** Available records follows **

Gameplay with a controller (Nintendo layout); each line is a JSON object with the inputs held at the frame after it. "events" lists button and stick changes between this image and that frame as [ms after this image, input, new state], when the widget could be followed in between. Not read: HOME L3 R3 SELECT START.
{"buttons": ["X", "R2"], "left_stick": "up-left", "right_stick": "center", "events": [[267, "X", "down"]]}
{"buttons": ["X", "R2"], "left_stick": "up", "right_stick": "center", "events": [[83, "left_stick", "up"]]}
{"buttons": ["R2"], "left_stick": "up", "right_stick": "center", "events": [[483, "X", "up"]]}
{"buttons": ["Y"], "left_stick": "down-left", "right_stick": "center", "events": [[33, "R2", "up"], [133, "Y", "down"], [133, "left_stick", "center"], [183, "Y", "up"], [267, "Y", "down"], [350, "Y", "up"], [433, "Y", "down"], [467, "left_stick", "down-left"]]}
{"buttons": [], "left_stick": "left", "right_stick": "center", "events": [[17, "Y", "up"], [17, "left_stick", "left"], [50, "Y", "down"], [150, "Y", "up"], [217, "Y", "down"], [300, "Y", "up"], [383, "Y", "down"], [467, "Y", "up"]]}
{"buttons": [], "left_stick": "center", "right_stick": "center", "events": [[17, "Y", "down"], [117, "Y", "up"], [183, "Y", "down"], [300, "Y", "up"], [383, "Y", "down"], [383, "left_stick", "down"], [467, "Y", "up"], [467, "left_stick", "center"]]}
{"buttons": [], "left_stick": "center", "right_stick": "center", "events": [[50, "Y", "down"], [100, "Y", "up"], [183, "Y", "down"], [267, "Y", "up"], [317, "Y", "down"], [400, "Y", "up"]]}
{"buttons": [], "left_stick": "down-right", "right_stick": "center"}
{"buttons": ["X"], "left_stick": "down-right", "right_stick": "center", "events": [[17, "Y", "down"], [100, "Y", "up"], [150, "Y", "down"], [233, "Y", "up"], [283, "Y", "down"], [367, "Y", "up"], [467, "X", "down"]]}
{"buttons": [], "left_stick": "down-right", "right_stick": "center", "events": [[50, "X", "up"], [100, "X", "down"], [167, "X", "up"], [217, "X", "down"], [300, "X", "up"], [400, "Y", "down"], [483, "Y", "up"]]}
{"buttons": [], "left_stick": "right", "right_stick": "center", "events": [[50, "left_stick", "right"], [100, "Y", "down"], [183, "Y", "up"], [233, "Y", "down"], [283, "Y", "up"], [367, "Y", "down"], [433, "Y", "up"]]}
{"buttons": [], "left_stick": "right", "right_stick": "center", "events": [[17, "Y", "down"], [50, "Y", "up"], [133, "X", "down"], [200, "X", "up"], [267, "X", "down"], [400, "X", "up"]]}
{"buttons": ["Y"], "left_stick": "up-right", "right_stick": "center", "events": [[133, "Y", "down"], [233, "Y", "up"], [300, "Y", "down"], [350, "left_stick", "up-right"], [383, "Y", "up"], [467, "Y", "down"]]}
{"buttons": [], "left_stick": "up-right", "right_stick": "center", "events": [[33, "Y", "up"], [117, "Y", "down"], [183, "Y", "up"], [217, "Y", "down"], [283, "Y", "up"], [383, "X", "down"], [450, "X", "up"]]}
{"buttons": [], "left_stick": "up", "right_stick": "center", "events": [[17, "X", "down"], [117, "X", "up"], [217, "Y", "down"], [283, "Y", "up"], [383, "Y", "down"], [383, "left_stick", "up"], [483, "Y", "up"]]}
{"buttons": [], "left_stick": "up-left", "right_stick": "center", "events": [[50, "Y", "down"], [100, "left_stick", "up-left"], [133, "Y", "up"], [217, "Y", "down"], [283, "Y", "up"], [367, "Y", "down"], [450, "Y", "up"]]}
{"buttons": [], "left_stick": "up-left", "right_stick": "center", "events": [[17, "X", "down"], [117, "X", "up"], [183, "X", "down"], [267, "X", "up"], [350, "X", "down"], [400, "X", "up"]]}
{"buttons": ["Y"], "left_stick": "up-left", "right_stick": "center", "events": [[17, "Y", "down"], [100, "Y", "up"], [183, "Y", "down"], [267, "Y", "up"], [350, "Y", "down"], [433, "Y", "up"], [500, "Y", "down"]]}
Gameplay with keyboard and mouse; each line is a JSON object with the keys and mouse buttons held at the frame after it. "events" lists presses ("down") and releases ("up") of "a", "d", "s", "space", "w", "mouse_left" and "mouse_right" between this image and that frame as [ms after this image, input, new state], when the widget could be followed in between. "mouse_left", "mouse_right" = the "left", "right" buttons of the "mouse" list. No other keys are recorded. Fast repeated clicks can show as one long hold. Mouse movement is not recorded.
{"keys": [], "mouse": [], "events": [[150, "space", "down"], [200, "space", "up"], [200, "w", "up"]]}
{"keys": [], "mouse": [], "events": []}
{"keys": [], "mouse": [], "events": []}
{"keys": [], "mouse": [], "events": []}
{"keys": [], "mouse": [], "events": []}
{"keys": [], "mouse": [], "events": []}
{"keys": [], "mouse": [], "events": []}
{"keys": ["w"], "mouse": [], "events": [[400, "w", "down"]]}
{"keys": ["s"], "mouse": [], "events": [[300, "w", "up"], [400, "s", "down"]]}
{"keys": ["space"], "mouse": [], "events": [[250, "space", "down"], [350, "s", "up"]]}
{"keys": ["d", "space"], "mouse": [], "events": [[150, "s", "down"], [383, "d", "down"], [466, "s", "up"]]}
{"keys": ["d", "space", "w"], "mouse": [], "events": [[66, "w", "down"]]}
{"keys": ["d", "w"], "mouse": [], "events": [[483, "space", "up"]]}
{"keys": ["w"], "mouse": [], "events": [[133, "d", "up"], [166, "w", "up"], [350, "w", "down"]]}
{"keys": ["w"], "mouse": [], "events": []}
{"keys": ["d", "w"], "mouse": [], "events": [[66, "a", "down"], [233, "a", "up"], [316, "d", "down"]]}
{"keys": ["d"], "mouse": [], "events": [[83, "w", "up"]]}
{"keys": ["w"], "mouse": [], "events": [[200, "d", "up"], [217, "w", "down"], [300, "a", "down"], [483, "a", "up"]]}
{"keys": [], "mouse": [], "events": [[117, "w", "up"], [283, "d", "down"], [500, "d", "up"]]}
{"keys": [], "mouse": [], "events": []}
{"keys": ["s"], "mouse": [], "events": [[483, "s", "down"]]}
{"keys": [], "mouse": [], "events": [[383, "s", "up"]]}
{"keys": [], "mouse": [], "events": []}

** End of Available records **

- **About this exercise**: To complete this exercise, set down every line above exactly once more.

- **Answer for the task**:
Gameplay with a controller (Nintendo layout); each line is a JSON object with the inputs held at the frame after it. "events" lists button and stick changes between this image and that frame as [ms after this image, input, new state], when the widget could be followed in between. Not read: HOME L3 R3 SELECT START.
{"buttons": ["X", "R2"], "left_stick": "up-left", "right_stick": "center", "events": [[267, "X", "down"]]}
{"buttons": ["X", "R2"], "left_stick": "up", "right_stick": "center", "events": [[83, "left_stick", "up"]]}
{"buttons": ["R2"], "left_stick": "up", "right_stick": "center", "events": [[483, "X", "up"]]}
{"buttons": ["Y"], "left_stick": "down-left", "right_stick": "center", "events": [[33, "R2", "up"], [133, "Y", "down"], [133, "left_stick", "center"], [183, "Y", "up"], [267, "Y", "down"], [350, "Y", "up"], [433, "Y", "down"], [467, "left_stick", "down-left"]]}
{"buttons": [], "left_stick": "left", "right_stick": "center", "events": [[17, "Y", "up"], [17, "left_stick", "left"], [50, "Y", "down"], [150, "Y", "up"], [217, "Y", "down"], [300, "Y", "up"], [383, "Y", "down"], [467, "Y", "up"]]}
{"buttons": [], "left_stick": "center", "right_stick": "center", "events": [[17, "Y", "down"], [117, "Y", "up"], [183, "Y", "down"], [300, "Y", "up"], [383, "Y", "down"], [383, "left_stick", "down"], [467, "Y", "up"], [467, "left_stick", "center"]]}
{"buttons": [], "left_stick": "center", "right_stick": "center", "events": [[50, "Y", "down"], [100, "Y", "up"], [183, "Y", "down"], [267, "Y", "up"], [317, "Y", "down"], [400, "Y", "up"]]}
{"buttons": [], "left_stick": "down-right", "right_stick": "center"}
{"buttons": ["X"], "left_stick": "down-right", "right_stick": "center", "events": [[17, "Y", "down"], [100, "Y", "up"], [150, "Y", "down"], [233, "Y", "up"], [283, "Y", "down"], [367, "Y", "up"], [467, "X", "down"]]}
{"buttons": [], "left_stick": "down-right", "right_stick": "center", "events": [[50, "X", "up"], [100, "X", "down"], [167, "X", "up"], [217, "X", "down"], [300, "X", "up"], [400, "Y", "down"], [483, "Y", "up"]]}
{"buttons": [], "left_stick": "right", "right_stick": "center", "events": [[50, "left_stick", "right"], [100, "Y", "down"], [183, "Y", "up"], [233, "Y", "down"], [283, "Y", "up"], [367, "Y", "down"], [433, "Y", "up"]]}
{"buttons": [], "left_stick": "right", "right_stick": "center", "events": [[17, "Y", "down"], [50, "Y", "up"], [133, "X", "down"], [200, "X", "up"], [267, "X", "down"], [400, "X", "up"]]}
{"buttons": ["Y"], "left_stick": "up-right", "right_stick": "center", "events": [[133, "Y", "down"], [233, "Y", "up"], [300, "Y", "down"], [350, "left_stick", "up-right"], [383, "Y", "up"], [467, "Y", "down"]]}
{"buttons": [], "left_stick": "up-right", "right_stick": "center", "events": [[33, "Y", "up"], [117, "Y", "down"], [183, "Y", "up"], [217, "Y", "down"], [283, "Y", "up"], [383, "X", "down"], [450, "X", "up"]]}
{"buttons": [], "left_stick": "up", "right_stick": "center", "events": [[17, "X", "down"], [117, "X", "up"], [217, "Y", "down"], [283, "Y", "up"], [383, "Y", "down"], [383, "left_stick", "up"], [483, "Y", "up"]]}
{"buttons": [], "left_stick": "up-left", "right_stick": "center", "events": [[50, "Y", "down"], [100, "left_stick", "up-left"], [133, "Y", "up"], [217, "Y", "down"], [283, "Y", "up"], [367, "Y", "down"], [450, "Y", "up"]]}
{"buttons": [], "left_stick": "up-left", "right_stick": "center", "events": [[17, "X", "down"], [117, "X", "up"], [183, "X", "down"], [267, "X", "up"], [350, "X", "down"], [400, "X", "up"]]}
{"buttons": ["Y"], "left_stick": "up-left", "right_stick": "center", "events": [[17, "Y", "down"], [100, "Y", "up"], [183, "Y", "down"], [267, "Y", "up"], [350, "Y", "down"], [433, "Y", "up"], [500, "Y", "down"]]}
Gameplay with keyboard and mouse; each line is a JSON object with the keys and mouse buttons held at the frame after it. "events" lists presses ("down") and releases ("up") of "a", "d", "s", "space", "w", "mouse_left" and "mouse_right" between this image and that frame as [ms after this image, input, new state], when the widget could be followed in between. "mouse_left", "mouse_right" = the "left", "right" buttons of the "mouse" list. No other keys are recorded. Fast repeated clicks can show as one long hold. Mouse movement is not recorded.
{"keys": [], "mouse": [], "events": [[150, "space", "down"], [200, "space", "up"], [200, "w", "up"]]}
{"keys": [], "mouse": [], "events": []}
{"keys": [], "mouse": [], "events": []}
{"keys": [], "mouse": [], "events": []}
{"keys": [], "mouse": [], "events": []}
{"keys": [], "mouse": [], "events": []}
{"keys": [], "mouse": [], "events": []}
{"keys": ["w"], "mouse": [], "events": [[400, "w", "down"]]}
{"keys": ["s"], "mouse": [], "events": [[300, "w", "up"], [400, "s", "down"]]}
{"keys": ["space"], "mouse": [], "events": [[250, "space", "down"], [350, "s", "up"]]}
{"keys": ["d", "space"], "mouse": [], "events": [[150, "s", "down"], [383, "d", "down"], [466, "s", "up"]]}
{"keys": ["d", "space", "w"], "mouse": [], "events": [[66, "w", "down"]]}
{"keys": ["d", "w"], "mouse": [], "events": [[483, "space", "up"]]}
{"keys": ["w"], "mouse": [], "events": [[133, "d", "up"], [166, "w", "up"], [350, "w", "down"]]}
{"keys": ["w"], "mouse": [], "events": []}
{"keys": ["d", "w"], "mouse": [], "events": [[66, "a", "down"], [233, "a", "up"], [316, "d", "down"]]}
{"keys": ["d"], "mouse": [], "events": [[83, "w", "up"]]}
{"keys": ["w"], "mouse": [], "events": [[200, "d", "up"], [217, "w", "down"], [300, "a", "down"], [483, "a", "up"]]}
{"keys": [], "mouse": [], "events": [[117, "w", "up"], [283, "d", "down"], [500, "d", "up"]]}
{"keys": [], "mouse": [], "events": []}
{"keys": ["s"], "mouse": [], "events": [[483, "s", "down"]]}
{"keys": [], "mouse": [], "events": [[383, "s", "up"]]}
{"keys": [], "mouse": [], "events": []}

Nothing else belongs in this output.